-- TEXT follows --
Hermosa Beach launches VR project to show effects of sea level rise

A view of what the beach at the northern edge of Hermosa would look like with three feet of sea level rise, from a virtual reality simulation the city debuted this week. Images courtesy City of Hermosa Beach

A view of what the beach at the northern edge of Hermosa would look like with three feet of sea level rise, from a virtual reality simulation the city debuted this week. Images courtesy City of Hermosa Beach

It’s one thing to hear “three feet of sea-level rise.” It’s quite another to see the waves overtake your favorite volleyball court.

The difference between those two experiences is at the heart of Look Ahead Hermosa Beach, a new, city-sponsored initiative that uses immersive, virtual reality technology to show what Hermosa’s beaches and coastal attractions would look like under various scenarios of rising sea levels associated with climate change. Hermosa officials are betting the experience of seeing beloved places transformed by the ocean will help bring home the seriousness of rising sea levels, and perhaps lessen some of the resistance that has limited the city’s previous efforts to address climate change.
-- TEXT concluded --
▶ **WORK INSTRUCTIONS**:
Extend the article about Hermosa Beach's sea level rise VR project, starting right after its last sentence. The lines after this come from a different source than the Hermosa Beach article.
-- MATERIAL SUPPLIED follows --
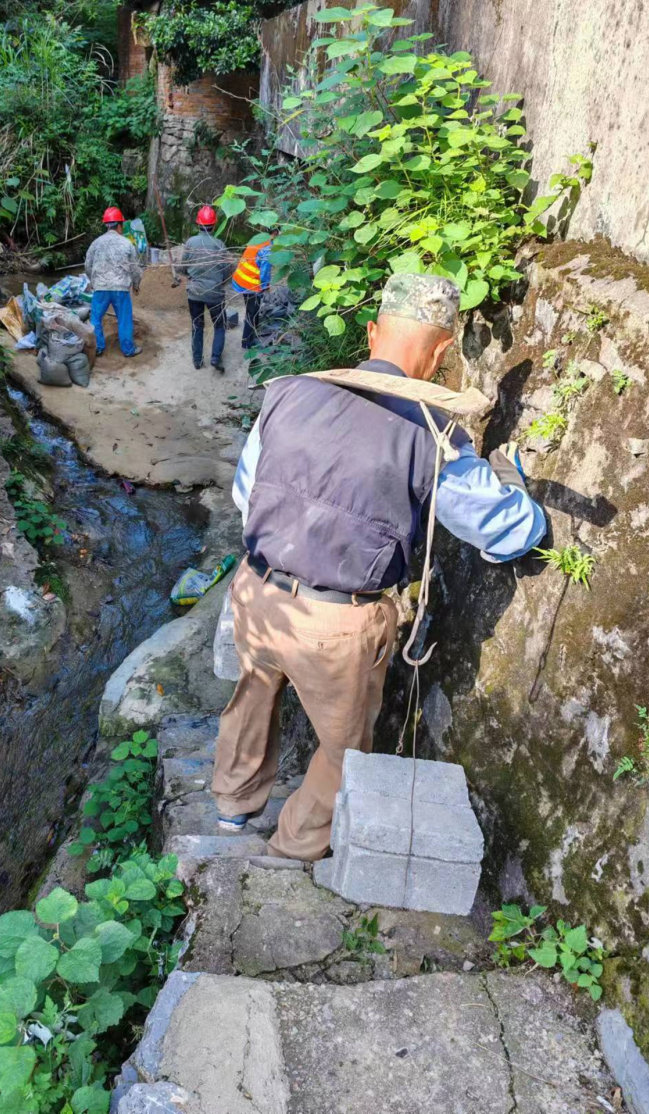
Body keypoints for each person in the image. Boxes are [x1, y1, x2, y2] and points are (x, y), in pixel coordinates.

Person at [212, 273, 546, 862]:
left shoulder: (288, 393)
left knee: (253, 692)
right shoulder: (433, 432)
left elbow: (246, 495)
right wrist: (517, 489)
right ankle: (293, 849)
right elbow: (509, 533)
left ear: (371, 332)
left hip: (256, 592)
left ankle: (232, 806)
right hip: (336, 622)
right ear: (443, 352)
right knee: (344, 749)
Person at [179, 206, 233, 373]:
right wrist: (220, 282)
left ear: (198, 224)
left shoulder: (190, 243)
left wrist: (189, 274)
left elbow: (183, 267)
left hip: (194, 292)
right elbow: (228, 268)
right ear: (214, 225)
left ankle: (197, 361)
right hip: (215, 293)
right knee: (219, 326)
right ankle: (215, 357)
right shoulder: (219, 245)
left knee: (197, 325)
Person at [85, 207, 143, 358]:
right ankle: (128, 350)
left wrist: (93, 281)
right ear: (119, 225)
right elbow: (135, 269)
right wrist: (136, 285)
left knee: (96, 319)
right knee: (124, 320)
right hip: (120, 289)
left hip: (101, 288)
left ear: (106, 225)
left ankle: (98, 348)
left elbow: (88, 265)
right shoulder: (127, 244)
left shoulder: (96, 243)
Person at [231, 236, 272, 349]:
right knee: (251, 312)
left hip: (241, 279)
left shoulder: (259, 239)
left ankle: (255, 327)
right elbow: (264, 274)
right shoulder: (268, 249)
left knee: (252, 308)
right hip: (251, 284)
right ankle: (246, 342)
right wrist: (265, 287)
-- MATERIAL SUPPLIED concluded --
-- MATERIAL SUPPLIED follows --
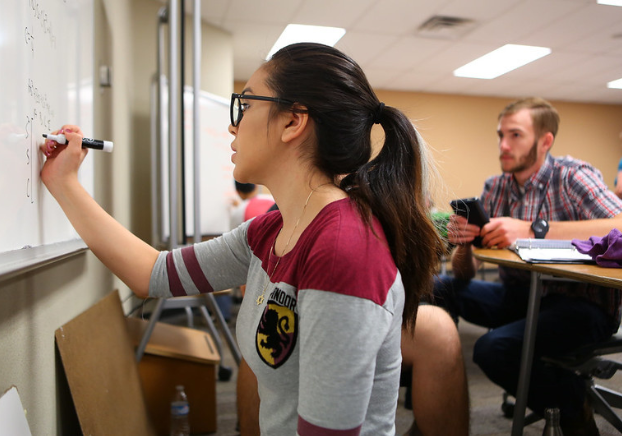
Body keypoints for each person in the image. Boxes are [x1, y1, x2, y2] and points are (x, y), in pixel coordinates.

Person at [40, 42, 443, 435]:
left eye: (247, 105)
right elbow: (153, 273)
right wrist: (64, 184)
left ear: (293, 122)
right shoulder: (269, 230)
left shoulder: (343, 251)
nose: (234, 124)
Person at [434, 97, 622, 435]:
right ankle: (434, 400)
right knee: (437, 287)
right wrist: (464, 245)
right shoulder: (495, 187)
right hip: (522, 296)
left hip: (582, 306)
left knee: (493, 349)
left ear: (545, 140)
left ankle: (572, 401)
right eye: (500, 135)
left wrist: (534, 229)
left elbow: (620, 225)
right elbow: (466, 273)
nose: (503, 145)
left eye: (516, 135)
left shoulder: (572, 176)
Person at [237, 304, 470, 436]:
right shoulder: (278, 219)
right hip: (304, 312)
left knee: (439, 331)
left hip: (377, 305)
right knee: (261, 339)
-- MATERIAL SUPPLIED concluded --
-- MATERIAL SUPPLIED follows --
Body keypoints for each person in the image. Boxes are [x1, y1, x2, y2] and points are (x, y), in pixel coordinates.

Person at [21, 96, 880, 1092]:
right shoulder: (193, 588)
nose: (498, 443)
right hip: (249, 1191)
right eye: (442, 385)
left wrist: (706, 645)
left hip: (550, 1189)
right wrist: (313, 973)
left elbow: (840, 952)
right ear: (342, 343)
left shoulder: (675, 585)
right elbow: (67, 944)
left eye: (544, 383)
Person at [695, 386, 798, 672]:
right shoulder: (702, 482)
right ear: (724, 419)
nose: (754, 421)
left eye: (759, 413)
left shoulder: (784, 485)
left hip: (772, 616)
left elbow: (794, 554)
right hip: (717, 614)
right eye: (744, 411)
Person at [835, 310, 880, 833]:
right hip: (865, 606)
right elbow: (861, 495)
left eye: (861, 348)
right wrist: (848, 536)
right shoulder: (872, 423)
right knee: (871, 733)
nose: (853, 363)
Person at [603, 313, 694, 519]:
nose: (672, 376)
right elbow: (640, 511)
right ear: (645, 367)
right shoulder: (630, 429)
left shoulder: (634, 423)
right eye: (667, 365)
-- MATERIAL SUPPLIED concluded --
▶ **RESULT OF THE TASK**:
“Look Ahead Hermosa Beach is a valuable public education program that will make it possible for community members and visitors to visualise the impacts of sea level rise to help increase their awareness and engage them with the city in determining how to reduce carbon emissions and get involved in climate solutions,” Mayor Mary Campbell said in a statement.

The project is the result of a collaboration with Climate Access, a nonprofit that works with government and research organizations addressing climate change. Meredith Herr, deputy director of Climate Access, said in an interview that the organization began partnering with cities in Northern California in 2015, when it installed digital tower viewers, the coin-operated binoculars that are commonly mounted on municipal piers and scenic vistas. Instead of showing a close-up look at the wildlife or landscapes of the present, viewers could peer into a future of receding coasts. Climate Access has since moved into the virtual reality, Herr said, but the goal remains the same.

“Humans are such visual creatures. Even if you know these impacts are coming down the pike, seeing them is a very different experience,” Herr said. She recalled witnessing previous demonstrations of VR technology in Northern California in which people gasped. “They’re having a very emotional, clear reaction to flooding in these places. VR can be a powerful community outreach tool.”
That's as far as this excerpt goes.